Dans une allocution marquée par une profonde dignité, elle a dénoncé ce qu’elle appelle les « effaceurs du Joola » ceux qui, par leur silence ou leur indifférence, contribuent à l’effacement progressif de la mémoire collective. « La douleur la plus profonde, ce n’est pas seulement celle des pertes humaines. C’est celle d’un drame dont on détourne les yeux. D’un pays qui a trop longtemps fermé les siens. »
Pour Sira, la mémoire du Joola est non seulement un devoir, mais une condition indispensable pour la reconstruction des familles, et au-delà, de toute une nation.
  Orpheline depuis l’âge de 11 ans, elle parle aujourd’hui pour les milliers de familles qui, comme la sienne, portent encore les stigmates d’un drame évitable. « Ce naufrage n’est pas le fruit du destin. C’est celui d’un système défaillant, d’une négligence institutionnelle. » 
  Elle a rappelé que les 1 863 victimes officielles (et probablement bien plus), issues de 16 pays différents, n’ont jamais obtenu la reconnaissance qu’elles méritent. 
Face aux autorités présentes dont le ministre des Forces Armées, Sira Gassama a lancé un plaidoyer structuré, répété comme un appel à la conscience : « Il est temps de rendre justice aux victimes. Il est temps de dire la vérité, non pas comme un geste symbolique, mais comme un impératif. Il est temps de soigner les familles, non pas pour répondre à une exigence administrative, mais pour éviter leur effondrement. Il est temps de renflouer l’épave et de retirer les ossements, non pas comme une manœuvre politique, mais comme un acte de respect envers les morts et les vivants.

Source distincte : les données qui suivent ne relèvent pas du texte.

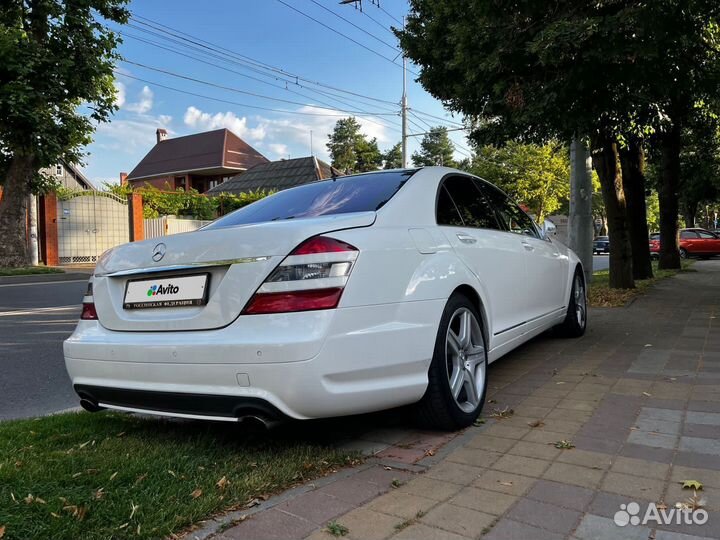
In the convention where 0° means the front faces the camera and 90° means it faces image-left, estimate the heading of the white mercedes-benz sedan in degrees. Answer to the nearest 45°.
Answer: approximately 225°

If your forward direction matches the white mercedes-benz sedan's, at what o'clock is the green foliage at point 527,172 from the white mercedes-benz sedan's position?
The green foliage is roughly at 11 o'clock from the white mercedes-benz sedan.

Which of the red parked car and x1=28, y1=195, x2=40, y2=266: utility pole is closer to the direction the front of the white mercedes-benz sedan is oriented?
the red parked car

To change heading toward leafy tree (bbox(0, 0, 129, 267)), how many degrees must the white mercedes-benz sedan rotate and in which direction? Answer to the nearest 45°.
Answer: approximately 90° to its left

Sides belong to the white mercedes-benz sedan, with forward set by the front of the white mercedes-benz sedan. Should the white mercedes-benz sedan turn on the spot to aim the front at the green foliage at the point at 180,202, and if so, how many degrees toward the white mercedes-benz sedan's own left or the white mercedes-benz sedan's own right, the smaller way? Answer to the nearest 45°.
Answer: approximately 45° to the white mercedes-benz sedan's own left

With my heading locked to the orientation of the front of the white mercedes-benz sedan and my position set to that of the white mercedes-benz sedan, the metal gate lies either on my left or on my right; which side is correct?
on my left

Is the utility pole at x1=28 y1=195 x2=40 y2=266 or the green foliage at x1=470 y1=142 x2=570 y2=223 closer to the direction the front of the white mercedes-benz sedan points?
the green foliage

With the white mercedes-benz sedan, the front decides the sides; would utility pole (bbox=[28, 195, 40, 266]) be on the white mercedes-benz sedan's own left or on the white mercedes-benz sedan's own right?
on the white mercedes-benz sedan's own left

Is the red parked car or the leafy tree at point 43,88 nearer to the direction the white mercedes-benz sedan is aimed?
the red parked car
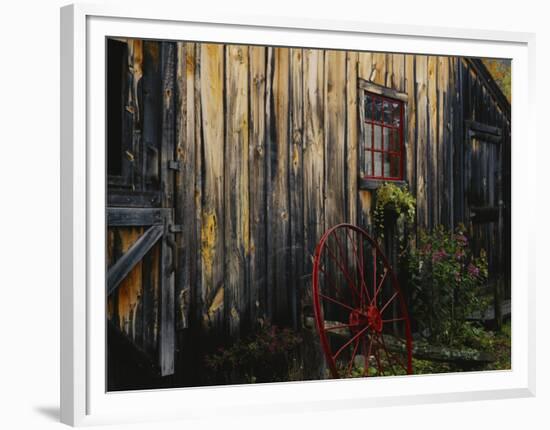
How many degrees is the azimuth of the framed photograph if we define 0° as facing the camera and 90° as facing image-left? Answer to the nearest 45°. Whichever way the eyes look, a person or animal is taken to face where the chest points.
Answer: approximately 315°
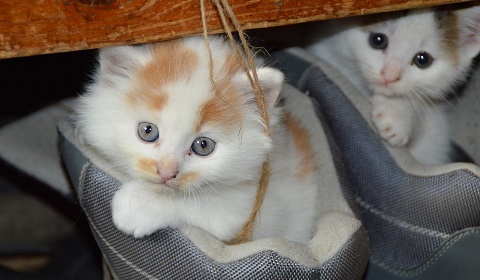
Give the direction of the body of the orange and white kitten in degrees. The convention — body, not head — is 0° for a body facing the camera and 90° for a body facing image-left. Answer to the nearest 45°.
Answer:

  À plusieurs reprises, elle a pris à témoin les nouvelles autorités de l’État : « Monsieur le Président Bassirou Diomaye Faye, Monsieur le Premier ministre Ousmane Sonko, vous incarnez un espoir. Ce que nous attendons de vous, c’est une mémoire réparatrice. » 
  Car pour elle, la grandeur d’un pays ne réside pas seulement dans sa croissance économique ou sa puissance militaire, mais dans sa capacité à reconnaître ses drames, à y faire face et à s’en relever avec humanité. 
Dans la dernière partie de son intervention, Sira a exhorté à une véritable politique de mémoire, à la réhabilitation des victimes, à la création d’un musée vivant, à un changement profond des mentalités. « Le Joola est une cicatrice. Pas à cause des passagers, mais parce qu’un système l’a rendu possible. Et ce système pèse encore sur notre conscience collective. »
Lorsque sa voix s’est tue, le silence a envahi la foule. Un silence lourd, chargé d’émotion. Celui qu’impose la vérité lorsqu’elle est dite avec force, sans détour, par une survivante qui n’a rien oublié.
Le Joola n’est pas un drame lointain. C’est une dette de mémoire. Une urgence de vérité. Un appel à ne jamais laisser sombrer l’histoire.